Russian Ambassador to Kenya Dmitry Maksimychev has blamed sanctions imposed on Moscow by the West for the country’s inability to channel the necessary support to Kenya and other countries in Africa.
The ambassador indicated that there have been numerous requests from different African governments, Kenya included, for support from Russia, especially to do with food and fertilizers but argued Kremlin has been unable to deliver them because its efforts are being frustrated by the US and the European Union.
“We want to increase the export of food. But we are in a disadvantaged position because they (the West) are trying to hinder and erect obstacles in our exports. However, we are trying to find ways to supply grain. The most affected are the poorest countries,” noted Maksimychev during an interview with KBC Channel 1 TV.
“We have a problem because a huge amount of Russian fertilizers has been confiscated in the European ports just when they were getting ready to be exported to various countries. This has been done for political reasons.”

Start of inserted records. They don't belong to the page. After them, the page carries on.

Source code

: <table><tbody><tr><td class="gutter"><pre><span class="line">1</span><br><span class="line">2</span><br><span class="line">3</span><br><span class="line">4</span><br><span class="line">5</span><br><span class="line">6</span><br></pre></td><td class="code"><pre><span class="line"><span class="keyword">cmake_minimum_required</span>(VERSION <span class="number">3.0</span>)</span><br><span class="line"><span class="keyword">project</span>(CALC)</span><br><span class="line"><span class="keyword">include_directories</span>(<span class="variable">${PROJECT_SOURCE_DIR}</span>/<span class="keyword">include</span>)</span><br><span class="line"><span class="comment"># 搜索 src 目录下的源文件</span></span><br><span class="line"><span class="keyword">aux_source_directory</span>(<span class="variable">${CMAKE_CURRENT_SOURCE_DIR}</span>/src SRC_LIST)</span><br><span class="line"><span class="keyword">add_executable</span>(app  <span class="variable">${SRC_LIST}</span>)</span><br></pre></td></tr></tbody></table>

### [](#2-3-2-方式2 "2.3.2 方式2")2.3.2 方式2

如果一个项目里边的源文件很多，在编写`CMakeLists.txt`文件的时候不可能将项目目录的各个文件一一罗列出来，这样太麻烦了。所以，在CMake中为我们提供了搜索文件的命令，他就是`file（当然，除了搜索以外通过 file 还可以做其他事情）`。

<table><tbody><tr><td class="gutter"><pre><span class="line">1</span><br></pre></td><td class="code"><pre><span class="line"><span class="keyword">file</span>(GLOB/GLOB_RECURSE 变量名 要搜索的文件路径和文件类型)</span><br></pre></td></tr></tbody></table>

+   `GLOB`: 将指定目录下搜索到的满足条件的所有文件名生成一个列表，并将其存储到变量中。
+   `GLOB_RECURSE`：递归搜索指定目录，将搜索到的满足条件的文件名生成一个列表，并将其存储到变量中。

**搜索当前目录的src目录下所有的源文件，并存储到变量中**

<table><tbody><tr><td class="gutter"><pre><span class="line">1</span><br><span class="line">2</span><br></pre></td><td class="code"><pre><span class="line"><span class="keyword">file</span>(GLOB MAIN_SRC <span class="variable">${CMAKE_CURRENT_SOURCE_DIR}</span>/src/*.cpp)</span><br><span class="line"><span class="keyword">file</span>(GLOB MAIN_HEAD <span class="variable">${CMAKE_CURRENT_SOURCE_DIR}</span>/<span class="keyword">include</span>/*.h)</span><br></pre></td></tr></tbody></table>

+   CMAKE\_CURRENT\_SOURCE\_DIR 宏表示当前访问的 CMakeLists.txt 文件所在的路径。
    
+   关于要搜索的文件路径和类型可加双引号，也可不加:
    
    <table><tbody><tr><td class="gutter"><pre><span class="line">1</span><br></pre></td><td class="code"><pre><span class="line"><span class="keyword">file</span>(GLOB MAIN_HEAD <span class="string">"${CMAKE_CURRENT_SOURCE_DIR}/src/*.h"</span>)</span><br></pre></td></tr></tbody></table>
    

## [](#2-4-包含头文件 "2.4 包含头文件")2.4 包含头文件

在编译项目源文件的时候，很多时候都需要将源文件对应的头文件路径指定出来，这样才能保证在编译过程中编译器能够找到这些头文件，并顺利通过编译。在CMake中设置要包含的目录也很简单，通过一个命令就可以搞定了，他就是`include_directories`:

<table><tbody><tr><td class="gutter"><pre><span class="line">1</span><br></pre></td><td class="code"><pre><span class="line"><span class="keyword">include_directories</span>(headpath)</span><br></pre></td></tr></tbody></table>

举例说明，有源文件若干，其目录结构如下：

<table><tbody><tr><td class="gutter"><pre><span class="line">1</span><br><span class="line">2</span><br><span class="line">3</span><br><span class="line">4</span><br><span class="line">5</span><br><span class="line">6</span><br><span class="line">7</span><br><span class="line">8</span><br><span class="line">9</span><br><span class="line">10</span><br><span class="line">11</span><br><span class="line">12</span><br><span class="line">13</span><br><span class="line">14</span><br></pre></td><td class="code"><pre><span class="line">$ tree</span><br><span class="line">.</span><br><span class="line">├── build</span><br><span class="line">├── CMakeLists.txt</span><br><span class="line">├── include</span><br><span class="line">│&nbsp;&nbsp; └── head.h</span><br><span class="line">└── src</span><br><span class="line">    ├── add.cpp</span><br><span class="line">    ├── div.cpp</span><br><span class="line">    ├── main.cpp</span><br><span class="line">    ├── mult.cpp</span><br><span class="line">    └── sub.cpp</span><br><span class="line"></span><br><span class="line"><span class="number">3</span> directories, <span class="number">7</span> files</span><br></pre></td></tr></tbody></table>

He said about 20,000 tonnes of fertilizer majorly destined for Africa have been impounded and that Russia currently doesn’t have access to it, making it difficult to honour requests from countries in need of them.
“If European Union decides to release it, then we are ready to provide it to African countries for free, as part of our humanitarian operation,” confirmed the Ambassador.
The envoy reiterated that President Vladimir Putin’s government is ready to offer aid to Africa in time of need, giving the example of the recent donation of 34,000 tonnes of fertilizers to Kenya through the World Food Programme by the Russian Federation.
“It was fully funded by Russia. The end product will be 100,000 tonnes that will reach farmers. The Kenyan farmers now have the possibility to use the fertilizer to increase the productivity of their crops,” said Maksimychev.
Black Sea Grain Deal
He also blames frustrations from the West for the collapse of the Black Sea Grain Deal that would have seen smooth shipment of food and grain stocks from Ukraine into world markets to bridge the global food supply gap and reduce pressure on high prices.
“The deal was initiated by Ukraine. It was a deal and every deal has parties. Its purpose was to facilitate the export of Ukrainian grain to the international market alleviating the shortage, and we agreed to that. But the other part of the deal was that the West and the Secretary General of the UN would facilitate the lifting of illegal sanctions against our exporters,” explained the Ambassador.
“We fulfilled our part of the deal, by allowing ships to move with grain from the ports of Ukraine, however, the other parts of the deal were not fulfilled because the West has not lifted the sanctions against us.”
Moscow’s top diplomat in Nairobi further reiterated Russia’s position that the agreed grain route was being used by the US and its allies to bolster Ukraine’s capabilities in the war against Russia.
“The second aspect is that Ukraine and the West were using the sea route to smuggle weapons into Ukraine from the West,” he adds.
Maksimychev insists that the accusation that Russia walked out of the deal therefore amounted to a false accusation and only aimed at painting Moscow in a bad light.
He said Russia means well for Africa and that the country has invested so much in the development of Africa, right from the continent’s struggle for independence.
“You will not find any bigger supporter of Africa’s self-reliance and sovereignty than Russia. We think that a vibrant, sovereign, free, independent, and prosperous Africa is a necessary precondition for global peace and development,” he said.
“We think it would be to everybody’s benefit if Africa reasserts itself as an independent force in the global arena,” added the diplomat citing this as the motivation behind the Russia-Africa summit that has so far been convened twice. “This is a platform for honest dialogue between Russia and Africa. We couldn’t do it if we didn’t believe in Africa.”
To support Kenya’s development aspirations, the ambassador pointed out that Russia is guided in its efforts to assist by the concept of sustainable development which fits perfectly into the bottom-up philosophy.
“We have been consistently trying to help Kenya develop as an independent country to build its state and develop its human capacity. We also pay a lot of attention to food security. Over many years we have been providing food assistance to Kenya in the form of donations,” noted Ambassador Maksimychev.
At the same time, Maksimychev said trade between Russia and Kenya is expanding and that at the moment Moscow has opened its market to a good number of Kenyan products, which is a boost to the country’s economy.
“We are witnessing positive trends. The size of our trade has been expanding over the last several years. There is hope that by the end of this year, we will reach a trade volume of USD 500 million, which is an achievement.”
“Until recently, we have been the second-largest buyer of Kenyan tea. We also buy horticultural produce like flowers, fruits, and vegetables. We are trying to expand trade between our two countries and there is room for improvement.”
On the issue of oil, the ambassador said Russia is willing to negotiate and enter into a deal with Kenya and any other country that has interests in its vast energy resources.